The COVID - 19 Outbreak. Are We Overreacting?

I am writing this on March 18, 2020, and it almost seems as if the world is coming to a halt.

Schools are closing, businesses are closing, events are being canceled, there is panic buying of food and above all Toilet paper (what the hell is up with that?), people are sheltering in place. It seems like everyday life is grinding to a halt.

So what is the cause of all of this Panic? A virus called COVID-19. Okay so what is COVID-19?

COVID-19 is a respiratory illness that can spread from person to person. COVID-19 is a new strain of the coronavirus which has been around for almost 60 years.

The first case of COVID-19 occurred in China on November 17, 2019, but Chinese authorities did not acknowledge the new virus for several weeks. And Chinese authorities did not publicly concede there was human-to-human transmission until January 21, 2020, when there were already approximately 400 cases.

Fast forward to today and there are over 81,000 cases in China, over 7000 cases here in the U.S. and almost 210,000 cases worldwide. Thankfully new cases in China have been slowing since the peak on Feb. 12, 2020, but for most of the rest of the world the number of new cases is still increasing. I realize that it is still early in this outbreak but if we look at the number of cases versus the world or country population the number of cases is still minuscule. The number of cases to date is only 0.0027% of the world's population and here in the U.S., the percentage is 0.0021%. The fatality rate in people who have symptoms of the disease is estimated to be about 1.4% which is higher than the common flu virus but for the majority of people, the symptoms will be fairly minor.

So the reason that I am asking if we are overreacting is because of the effect this outbreak is having on the U.S. and global economies.

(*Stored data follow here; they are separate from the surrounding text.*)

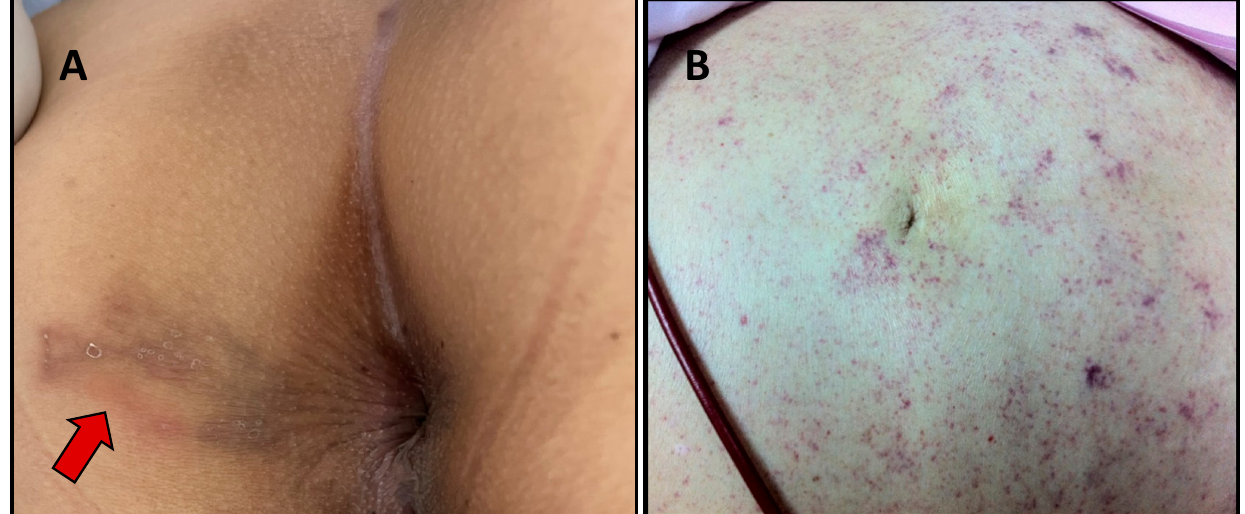
Figure 3. Skin lesions that can be found in strongyloidiasis. Larva currens in the perianal area (arrow) ( A ) and periumbilical parasitic thumbprint purpura in a patient with disseminated strongyloidiasis ( B ). Picture ( A ) courtesy of Than Narkwiboonwong.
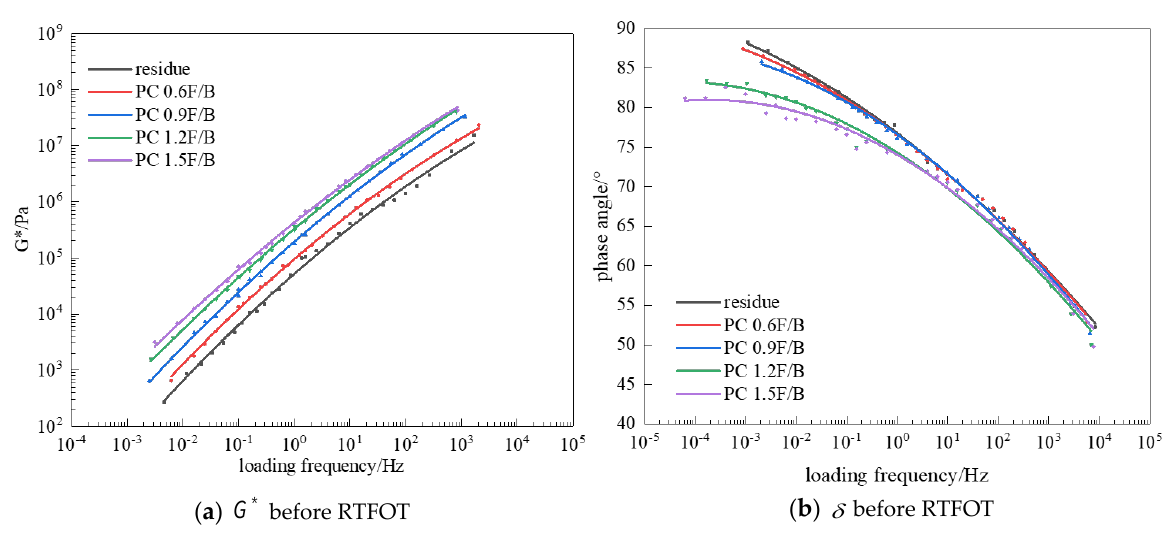
Figure 9. Frequency sweep test results of coal gangue powder emulsified asphalt mastics.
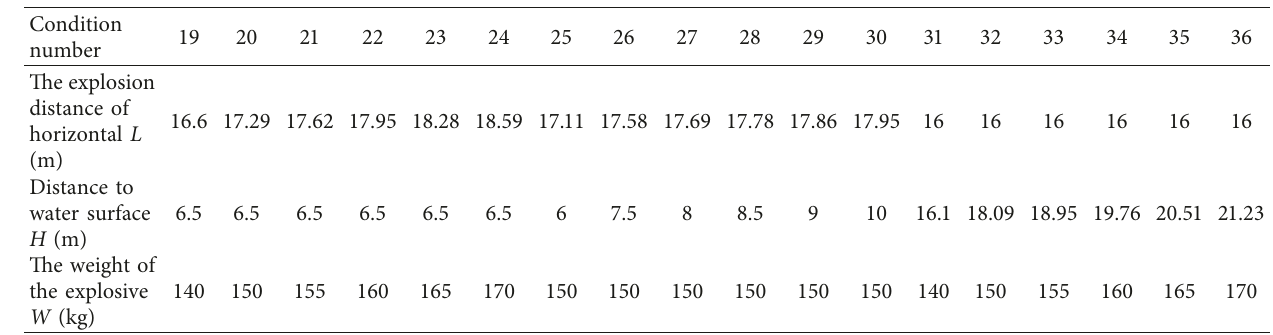
Table 5: The port condition parameters under the same shock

The U.S. stock markets are down from the peaks in February to their lows today anywhere from 28.5% to 32.5%. The oil market is getting absolutely crushed which is down from its peak in January about 64%. Bond yields are now at historic lows and even the price of gold which initially was rising is now falling. As a result of people being afraid to travel the travel industry is in the process of being destroyed. The airline industry has seen many flights being grounded and huge staff layoffs. Some analysts are saying that if this lasts more than one or two quarters the airline industry may never fully recover. The impact on the cruise industry seems to be even worse, the viral outbreak has become an existential crisis for the industry. All of this combined threatens to push the U.S. and global economies into a recession at best and possibly even as a worse case into a depression.

So what I am asking is are the actions being taken here in the U.S. and around the world Justified? And if so at what cost? I wrote an article (link below) back in September of 2018 about if another financial crisis was on the horizon. My concerns at the time were the dangers of mounting U.S. corporate debt and what type of an event could push the economy into a recession which could then lead to another financial crisis. One of the events I mentioned was a black swan event, my worry now is that this outbreak could well prove to be that event. Like I said earlier it may be way too early to make assumptions about how bad COVID-19 might get relative to a regular flu outbreak or if the steps we are taking are too drastic. But I still have to wonder in the end what the cost of all of this is going to be, in lives, in jobs and how much damage this is going to do to the U.S. and global economies.

I hope everyone stays safe and healthy.